Jory Akuhata: Aotearoa—Our Land

League of Live Illustrators' capture of Jory's talk

Imagine a place where the sound of insects deafen you with their chaotic buzz and birds of all shapes come down from the tree tops periodically to investigate you out of curiosity not for food.

Imagine that trees as wide as you are tall are an entire ecosystems in themselves, supporting a host of different wildlife including rare giant insects and birds never seen on the forest floor.

Looking out over the terrain you can see giant trees, felled by an event in the distant past, they lay fallen in the valley now covered with moss. The long trunks stretch out further than you can see, and you tiptoe past, feeling like they might just be sleeping.

They too are homes to a variety of insects and microorganisms that you can only detect because the air has the smell of fresh compost.

Imagine when it rains you are only made aware by the sound of it hitting the canopy hanging above you like a massive tent. Below you the large root systems cover the ground in a tangled mess as you slowly weave through the giants.

Tena koutou my name is Jory and in 2014 I walked a trail called Te Araroa. This trail goes from cape Reinga to Bluff and covers over 3000 kms. The intention of the trail was not just to showcase Nz wildlife but for the people who undertake it to see all the bits that make up Aotearoa - isolated farms and picturesque beaches, starry skies and busy cities.

Jory walking the Te Araroa Trail

There is a list of the most often asked questions I am asked about my journey.

“What was your favourite part?” comes in at number three.

My reply is always diplomatic  “My favourite part of Te Araroa is knowing that over the next pass will be something different”.

Mostly because no matter how beautiful a place is, if you spend a week in it you do get sick of it. At least I did. And I don’t like to play favourites.

But today I have to confess that this statement is not entirely true. The place I asked you to imagine happens to exist and was by far my favourite section of Te Araroa. The Pureora Forest was one of the last native forests to be opened up for logging. In 1978 protesters occupied platforms built in the treetops and their actions led to a government-imposed logging moratorium and, eventually, the end of native forest logging in the park.

Because of their actions in 1978, I was in 2014 able to have the experiences I described to you.

Imagine what Pureroa will be like in another 50 years?

Or better yet other conservation efforts that are happening now around the country. Zelandia is a predator free zone near Wellington City. In 50 years time, will there be another person marvelling at the smell of dirt and hugging the trees the way I did in Pureroa?

Will we be carefully weaving ourselves under the feet of the giants listening to the constant buzz of insects and trying to get a bird to land on our shoulder while it looks at us wondering why we are wiggling our fingers at it?

The answer can be yes.

Both the Wanganui river and the Uruweras are national parks that have been given the same rights as people. This is an unprecedented achievement of actions people have taken today to protect our future.

If the Pureora is an example of what can be achieved in the span of 40 years by just choosing to stop cutting down native trees, imagine what we could achieve by 2070 with the efforts we can make today.


Girol Karacaoglu, Victoria University Wellington, School of Government: Intergenerational Wellbeing and Public Policy

League of Live Illustrators' capture of Girol's talk

My vision for this country is to make it a place where talent wants to live – that was Sir Paul Callaghan’s vision.

◇ ◇ ◇ ◇

_ABOUT THIS EXERCISE_: Using the Te Araroa text, decide whether each statement agrees with it: (a) the trail covers more than 3000 km; (b) "What was your favourite part?" is the question Jory is asked most often; (c) protesters occupied treetop platforms in 1978. Answer yes or no for each and quote the words that decide it. Rely only on the text above for this work.

Stored data entries
◇ ◇ ◇ ◇

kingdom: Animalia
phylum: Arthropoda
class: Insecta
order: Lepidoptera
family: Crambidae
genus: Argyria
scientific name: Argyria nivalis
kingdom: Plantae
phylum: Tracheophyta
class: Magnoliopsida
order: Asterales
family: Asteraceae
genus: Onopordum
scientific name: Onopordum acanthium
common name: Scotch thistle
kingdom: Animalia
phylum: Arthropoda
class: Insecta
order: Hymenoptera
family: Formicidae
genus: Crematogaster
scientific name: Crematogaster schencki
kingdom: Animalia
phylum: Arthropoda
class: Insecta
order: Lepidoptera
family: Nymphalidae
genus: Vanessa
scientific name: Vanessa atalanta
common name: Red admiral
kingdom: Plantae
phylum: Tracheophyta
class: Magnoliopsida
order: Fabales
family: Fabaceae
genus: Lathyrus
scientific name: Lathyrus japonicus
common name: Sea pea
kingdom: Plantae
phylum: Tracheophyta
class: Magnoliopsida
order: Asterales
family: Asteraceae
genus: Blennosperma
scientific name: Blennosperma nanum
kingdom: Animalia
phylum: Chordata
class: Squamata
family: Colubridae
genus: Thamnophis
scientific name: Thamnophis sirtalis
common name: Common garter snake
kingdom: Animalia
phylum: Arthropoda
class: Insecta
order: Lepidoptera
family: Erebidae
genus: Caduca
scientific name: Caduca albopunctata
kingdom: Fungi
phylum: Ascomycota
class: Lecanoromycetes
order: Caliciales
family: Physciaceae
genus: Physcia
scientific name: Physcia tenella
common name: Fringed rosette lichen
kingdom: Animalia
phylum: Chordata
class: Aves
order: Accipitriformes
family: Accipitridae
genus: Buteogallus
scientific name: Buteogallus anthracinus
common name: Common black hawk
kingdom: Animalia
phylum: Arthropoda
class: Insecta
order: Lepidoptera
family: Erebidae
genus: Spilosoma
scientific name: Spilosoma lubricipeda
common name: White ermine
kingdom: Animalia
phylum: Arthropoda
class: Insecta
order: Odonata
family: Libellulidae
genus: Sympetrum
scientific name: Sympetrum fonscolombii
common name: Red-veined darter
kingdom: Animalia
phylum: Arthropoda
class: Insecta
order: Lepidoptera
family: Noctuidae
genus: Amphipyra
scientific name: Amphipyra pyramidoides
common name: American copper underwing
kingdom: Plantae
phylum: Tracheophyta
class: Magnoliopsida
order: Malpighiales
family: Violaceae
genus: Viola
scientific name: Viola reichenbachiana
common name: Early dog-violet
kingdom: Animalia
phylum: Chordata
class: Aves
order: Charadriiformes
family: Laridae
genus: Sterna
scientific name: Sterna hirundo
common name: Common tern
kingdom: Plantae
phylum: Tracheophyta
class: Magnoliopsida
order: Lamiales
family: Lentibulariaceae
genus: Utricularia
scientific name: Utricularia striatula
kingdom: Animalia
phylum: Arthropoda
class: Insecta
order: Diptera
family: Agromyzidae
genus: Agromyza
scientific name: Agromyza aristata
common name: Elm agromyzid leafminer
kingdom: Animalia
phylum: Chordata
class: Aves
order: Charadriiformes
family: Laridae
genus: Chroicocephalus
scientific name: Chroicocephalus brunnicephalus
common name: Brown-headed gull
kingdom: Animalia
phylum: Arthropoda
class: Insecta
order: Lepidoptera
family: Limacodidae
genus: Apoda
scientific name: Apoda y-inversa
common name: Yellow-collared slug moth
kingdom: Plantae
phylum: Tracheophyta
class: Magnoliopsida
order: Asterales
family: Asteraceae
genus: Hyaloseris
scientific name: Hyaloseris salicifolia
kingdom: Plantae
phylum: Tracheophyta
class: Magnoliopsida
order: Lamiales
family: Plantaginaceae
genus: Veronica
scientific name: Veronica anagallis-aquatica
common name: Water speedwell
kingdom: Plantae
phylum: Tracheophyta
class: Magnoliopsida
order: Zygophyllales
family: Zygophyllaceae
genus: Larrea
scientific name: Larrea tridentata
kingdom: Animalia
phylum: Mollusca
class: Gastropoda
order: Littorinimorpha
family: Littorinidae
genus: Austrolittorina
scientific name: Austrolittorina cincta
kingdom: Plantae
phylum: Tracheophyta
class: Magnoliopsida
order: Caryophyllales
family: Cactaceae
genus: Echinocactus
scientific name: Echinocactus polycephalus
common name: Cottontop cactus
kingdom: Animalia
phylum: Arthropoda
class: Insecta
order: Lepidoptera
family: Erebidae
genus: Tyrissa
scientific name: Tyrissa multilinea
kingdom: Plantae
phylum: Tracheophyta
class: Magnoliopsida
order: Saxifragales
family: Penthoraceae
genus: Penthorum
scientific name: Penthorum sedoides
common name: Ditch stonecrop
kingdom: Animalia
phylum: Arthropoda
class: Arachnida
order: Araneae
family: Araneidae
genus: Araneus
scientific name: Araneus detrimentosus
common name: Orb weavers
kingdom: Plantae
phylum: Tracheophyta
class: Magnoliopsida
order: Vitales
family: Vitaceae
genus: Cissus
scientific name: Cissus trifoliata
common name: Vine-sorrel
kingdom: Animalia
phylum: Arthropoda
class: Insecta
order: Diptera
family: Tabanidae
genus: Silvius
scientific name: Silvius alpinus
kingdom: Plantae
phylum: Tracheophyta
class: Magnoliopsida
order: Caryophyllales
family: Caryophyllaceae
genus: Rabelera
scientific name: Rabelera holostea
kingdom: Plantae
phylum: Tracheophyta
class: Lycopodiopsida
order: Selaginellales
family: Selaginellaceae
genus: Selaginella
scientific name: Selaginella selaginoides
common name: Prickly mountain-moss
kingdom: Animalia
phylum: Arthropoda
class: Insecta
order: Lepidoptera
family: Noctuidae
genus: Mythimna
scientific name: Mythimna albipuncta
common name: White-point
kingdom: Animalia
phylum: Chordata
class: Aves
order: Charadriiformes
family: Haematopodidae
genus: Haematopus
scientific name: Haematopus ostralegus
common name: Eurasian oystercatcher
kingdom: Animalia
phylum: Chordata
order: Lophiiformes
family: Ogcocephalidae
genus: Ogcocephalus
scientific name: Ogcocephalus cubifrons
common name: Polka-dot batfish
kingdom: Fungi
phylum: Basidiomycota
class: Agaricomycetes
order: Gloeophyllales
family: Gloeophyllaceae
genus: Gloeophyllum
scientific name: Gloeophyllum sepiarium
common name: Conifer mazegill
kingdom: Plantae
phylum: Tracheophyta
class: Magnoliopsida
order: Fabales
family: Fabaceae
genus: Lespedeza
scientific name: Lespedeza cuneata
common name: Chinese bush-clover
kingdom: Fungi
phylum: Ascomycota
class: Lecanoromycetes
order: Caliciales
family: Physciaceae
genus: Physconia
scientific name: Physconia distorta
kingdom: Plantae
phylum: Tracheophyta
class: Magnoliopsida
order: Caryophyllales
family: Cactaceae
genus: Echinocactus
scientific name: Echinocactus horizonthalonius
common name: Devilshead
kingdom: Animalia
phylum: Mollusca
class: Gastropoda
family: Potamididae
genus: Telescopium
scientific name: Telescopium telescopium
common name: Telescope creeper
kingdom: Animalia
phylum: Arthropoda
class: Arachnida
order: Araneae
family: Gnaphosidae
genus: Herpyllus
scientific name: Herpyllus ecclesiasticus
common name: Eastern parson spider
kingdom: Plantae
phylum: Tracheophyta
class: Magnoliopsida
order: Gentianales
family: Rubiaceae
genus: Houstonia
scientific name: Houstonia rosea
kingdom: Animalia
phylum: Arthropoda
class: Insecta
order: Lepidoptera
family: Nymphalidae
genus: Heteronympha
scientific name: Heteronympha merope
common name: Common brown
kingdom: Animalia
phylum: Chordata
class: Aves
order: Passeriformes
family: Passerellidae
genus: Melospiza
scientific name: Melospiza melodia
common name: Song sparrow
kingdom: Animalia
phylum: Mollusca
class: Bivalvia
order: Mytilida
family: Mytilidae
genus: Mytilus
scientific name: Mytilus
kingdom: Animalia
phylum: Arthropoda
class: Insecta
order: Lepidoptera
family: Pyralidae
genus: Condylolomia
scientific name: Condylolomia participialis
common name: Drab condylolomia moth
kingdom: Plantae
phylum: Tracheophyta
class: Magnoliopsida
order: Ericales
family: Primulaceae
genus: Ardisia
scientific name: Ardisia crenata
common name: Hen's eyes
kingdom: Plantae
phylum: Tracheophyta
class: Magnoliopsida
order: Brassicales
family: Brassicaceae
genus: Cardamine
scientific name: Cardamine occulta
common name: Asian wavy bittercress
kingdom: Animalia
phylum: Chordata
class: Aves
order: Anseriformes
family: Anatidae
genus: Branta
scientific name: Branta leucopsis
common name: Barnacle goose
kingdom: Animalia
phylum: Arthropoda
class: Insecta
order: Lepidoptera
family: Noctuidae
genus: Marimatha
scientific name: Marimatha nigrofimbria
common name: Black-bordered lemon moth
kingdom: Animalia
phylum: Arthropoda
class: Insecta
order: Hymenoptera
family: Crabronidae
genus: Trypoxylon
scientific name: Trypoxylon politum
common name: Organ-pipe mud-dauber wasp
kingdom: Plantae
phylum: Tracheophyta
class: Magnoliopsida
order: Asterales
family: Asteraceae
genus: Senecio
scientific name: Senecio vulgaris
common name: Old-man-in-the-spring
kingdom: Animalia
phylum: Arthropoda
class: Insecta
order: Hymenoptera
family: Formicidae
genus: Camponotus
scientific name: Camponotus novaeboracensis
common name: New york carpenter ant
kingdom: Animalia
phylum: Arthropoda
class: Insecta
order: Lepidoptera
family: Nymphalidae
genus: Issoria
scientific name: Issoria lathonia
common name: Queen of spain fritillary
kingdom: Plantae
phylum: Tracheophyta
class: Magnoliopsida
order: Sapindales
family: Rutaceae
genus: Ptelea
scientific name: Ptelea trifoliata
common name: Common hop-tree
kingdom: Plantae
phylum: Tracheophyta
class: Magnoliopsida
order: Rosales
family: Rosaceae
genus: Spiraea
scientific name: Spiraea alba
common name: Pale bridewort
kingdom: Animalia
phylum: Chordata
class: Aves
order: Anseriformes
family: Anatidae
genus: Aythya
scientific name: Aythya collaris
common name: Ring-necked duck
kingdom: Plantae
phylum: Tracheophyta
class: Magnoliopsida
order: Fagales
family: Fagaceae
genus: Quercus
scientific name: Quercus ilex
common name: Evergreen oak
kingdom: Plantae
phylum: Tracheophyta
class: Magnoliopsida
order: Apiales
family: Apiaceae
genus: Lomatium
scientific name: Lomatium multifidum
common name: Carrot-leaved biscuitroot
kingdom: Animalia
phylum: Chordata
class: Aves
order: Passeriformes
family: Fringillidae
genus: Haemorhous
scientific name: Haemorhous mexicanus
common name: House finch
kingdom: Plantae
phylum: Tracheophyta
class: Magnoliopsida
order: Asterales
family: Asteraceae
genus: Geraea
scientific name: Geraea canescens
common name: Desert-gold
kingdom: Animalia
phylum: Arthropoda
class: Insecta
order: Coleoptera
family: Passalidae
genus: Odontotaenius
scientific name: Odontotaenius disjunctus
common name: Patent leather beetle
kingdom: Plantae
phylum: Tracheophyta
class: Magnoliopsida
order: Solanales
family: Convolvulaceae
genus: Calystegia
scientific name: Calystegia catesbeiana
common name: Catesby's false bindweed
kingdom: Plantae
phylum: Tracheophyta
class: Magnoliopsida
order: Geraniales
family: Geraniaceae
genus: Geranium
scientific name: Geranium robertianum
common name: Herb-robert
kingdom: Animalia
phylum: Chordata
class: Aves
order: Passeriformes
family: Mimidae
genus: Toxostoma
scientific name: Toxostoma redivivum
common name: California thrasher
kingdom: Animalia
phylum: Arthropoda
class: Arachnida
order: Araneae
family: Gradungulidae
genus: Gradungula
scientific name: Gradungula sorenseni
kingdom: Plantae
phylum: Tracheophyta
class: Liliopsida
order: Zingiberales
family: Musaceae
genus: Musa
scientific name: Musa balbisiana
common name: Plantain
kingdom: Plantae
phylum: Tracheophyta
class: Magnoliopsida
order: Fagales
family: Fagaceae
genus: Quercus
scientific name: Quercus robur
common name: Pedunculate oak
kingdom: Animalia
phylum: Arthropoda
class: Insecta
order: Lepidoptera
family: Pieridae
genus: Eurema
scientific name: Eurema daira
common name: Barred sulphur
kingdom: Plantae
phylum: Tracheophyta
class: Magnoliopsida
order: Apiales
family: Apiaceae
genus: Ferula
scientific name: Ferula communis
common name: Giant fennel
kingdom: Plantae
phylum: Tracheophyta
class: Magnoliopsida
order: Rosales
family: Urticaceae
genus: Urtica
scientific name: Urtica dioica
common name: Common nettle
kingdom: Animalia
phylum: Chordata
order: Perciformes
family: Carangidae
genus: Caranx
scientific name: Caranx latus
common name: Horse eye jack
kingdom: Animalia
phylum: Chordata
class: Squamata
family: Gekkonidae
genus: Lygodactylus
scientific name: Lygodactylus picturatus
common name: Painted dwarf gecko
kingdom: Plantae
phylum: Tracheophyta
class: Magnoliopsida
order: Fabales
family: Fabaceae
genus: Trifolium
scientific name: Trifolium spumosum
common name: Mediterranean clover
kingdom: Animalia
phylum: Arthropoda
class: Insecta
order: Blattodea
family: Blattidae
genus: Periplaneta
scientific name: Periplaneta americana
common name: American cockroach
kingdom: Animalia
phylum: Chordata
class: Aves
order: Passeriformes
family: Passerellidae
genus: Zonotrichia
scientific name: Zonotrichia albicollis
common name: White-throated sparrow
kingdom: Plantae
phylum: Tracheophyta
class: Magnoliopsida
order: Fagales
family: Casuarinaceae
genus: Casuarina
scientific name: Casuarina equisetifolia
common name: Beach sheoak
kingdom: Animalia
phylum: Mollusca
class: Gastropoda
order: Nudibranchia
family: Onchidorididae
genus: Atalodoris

◇ ◇ ◇ ◇

_RESULT BELOW_:
(a) Yes: "covers over 3000 kms"
(b) No: "comes in at number three"
(c) Yes: "In 1978 protesters occupied platforms built in the treetops"